Horticulture body AUSVEG is urgently calling on the ACCC to investigate the behaviour of Woolworths, who are allegedly seeking enormous contributions from Australia’s horticulturalists to pay for their Jamie Oliver campaign.

According to AUSVEG, Woolworths are demanding hundreds of thousands of dollars from individual growers around Australia to fund their new campaign.

The payment is in the form of a new 40c per crate charge on top of the 2.5 – 5 per cent fee growers are already required to pay Woolworths for them to market and promote their produce.

Growers around the country are being given no undertaking from Woolworths on what return they will see from the additional funds they are being asked to provide to fund the promotion.

AUSVEG today held a press conference with Independent South Australian Senator Nick Xenophon, a long-time supporter of the Australian vegetable and potato industries, to expose Woolworths’ behaviour.

“AUSVEG is alarmed at the way that Woolworths is squeezing its suppliers for more cash and are outraged at the way that the company is behaving,” said AUSVEG Acting CEO, William Churchill.

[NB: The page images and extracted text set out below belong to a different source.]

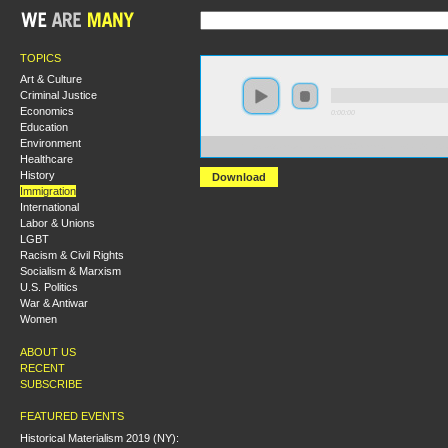
TOPICS
Art & Culture
Criminal Justice
Economics
0:00:00
Education
Environment
https://s3.amazonaws.com/s2009/Immigrants+and+Labo
Healthcare
History
Download
Immigration
International
Labor & Unions
LGBT
Racism & Civil Rights
Socialism & Marxism
U.S. Politics
War & Antiwar
Women
ABOUT US
RECENT
SUBSCRIBE
FEATURED EVENTS
Historical Materialism 2019 (NY):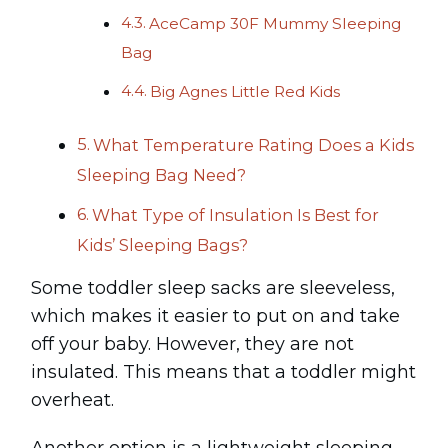
AceCamp 30F Mummy Sleeping
Bag
Big Agnes Little Red Kids
What Temperature Rating Does a Kids
Sleeping Bag Need?
What Type of Insulation Is Best for
Kids’ Sleeping Bags?
Some toddler sleep sacks are sleeveless,
which makes it easier to put on and take
off your baby. However, they are not
insulated. This means that a toddler might
overheat.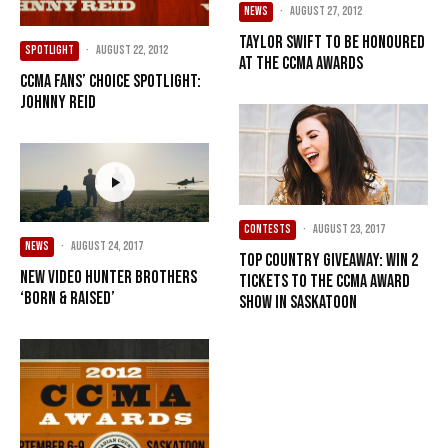
NEWS
·
August 27, 2012
Taylor Swift to be honoured
SPOTLIGHT
·
August 22, 2012
at the CCMA Awards
CCMA Fans’ Choice Spotlight:
Johnny Reid
CONTESTS
·
August 23, 2017
NEWS
·
August 24, 2017
Top Country Giveaway: Win 2
New Video Hunter Brothers
Tickets to the CCMA Award
‘Born & Raised’
Show in Saskatoon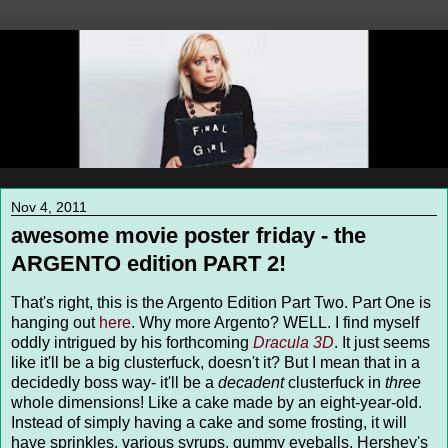
Nov 4, 2011
awesome movie poster friday - the
ARGENTO edition PART 2!
That's right, this is the Argento Edition Part Two. Part One is
hanging out
here
. Why more Argento? WELL. I find myself
oddly intrigued by his forthcoming
Dracula 3D
. It just seems
like it'll be a big clusterfuck, doesn't it? But I mean that in a
decidedly boss way- it'll be a
decadent
clusterfuck in
three
whole dimensions! Like a cake made by an eight-year-old.
Instead of simply having a cake and some frosting, it will
have sprinkles, various syrups, gummy eyeballs, Hershey's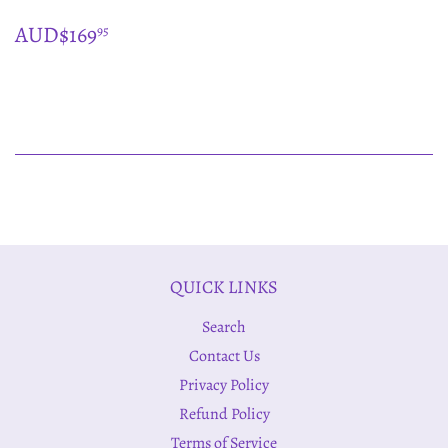
REGULAR
$169.95
AUD$169
95
PRICE
QUICK LINKS
Search
Contact Us
Privacy Policy
Refund Policy
Terms of Service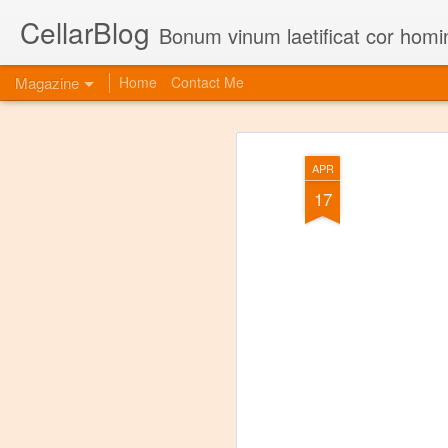
CellarBlog
Bonum vinum laetificat cor homi
Magazine
Home
Contact Me
APR
17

According to AUSVEG, growers around the country are frightened that if they do not comply with these requests to fund the campaign their business with the country’s biggest supermarket will be blacklisted and they will start to receive fewer orders for produce, or be struck out altogether.

“It’s astounding for a company that posted a $1.32 billion net profit in February and employs 190,000 staff to be going back to already squeezed farmers and asking them to cough up more money to pay for promotions,” Churchill said.

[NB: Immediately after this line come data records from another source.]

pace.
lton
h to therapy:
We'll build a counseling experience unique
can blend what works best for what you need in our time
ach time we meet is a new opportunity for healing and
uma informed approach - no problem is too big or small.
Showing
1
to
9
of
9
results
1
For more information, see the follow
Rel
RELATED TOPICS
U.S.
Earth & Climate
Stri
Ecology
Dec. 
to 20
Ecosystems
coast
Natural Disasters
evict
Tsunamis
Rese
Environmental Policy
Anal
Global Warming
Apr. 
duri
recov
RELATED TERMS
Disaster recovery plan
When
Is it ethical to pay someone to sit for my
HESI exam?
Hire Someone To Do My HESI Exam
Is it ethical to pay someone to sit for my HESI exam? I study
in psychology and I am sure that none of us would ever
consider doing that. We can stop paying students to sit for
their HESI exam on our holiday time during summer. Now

“Australia’s farmers cannot afford to fund Woolworths’ marketing campaigns and expectations that growers should contribute more are totally unreasonable. The ACCC must immediately investigate” said Mr Churchill.

A statement from Woolworths said "It’s disappointing that Senator Xenophon and Ausveg didn’t contact us."

"We could have explained that the contribution was entirely voluntary, how around half our suppliers chose to work with us on the campaign which benefits the whole fruit and vegetable industry and how participating growers are paying less than 2 per cent of the cost of a case of produce."

The news comes a month after the ACCC took Coles to Federal Court claiming the supermarket giant broke Consumer Law in conduct in relation to its Active Retail Collaboration (ACR) program.

The ACR program was developed by Coles in 2011 to improve earnings by obtaining better trading terms from its suppliers. It’s alleged one of the ways Coles sought to improve earnings was through the introduction of ongoing rebates to be paid by its suppliers in connection with the Coles ARC program, based on purported benefits to large and small suppliers that Coles asserted had resulted from changes Coles had made to its supply chain.

The ACCC alleges that in relation to 200 of its smaller suppliers, Coles required agreement by the supplier to the rebate within a matter of days.  If these suppliers declined to agree to pay the rebate, Coles personnel were allegedly instructed to escalate the matter to more senior staff, and to threaten commercial consequences if the supplier did not agree.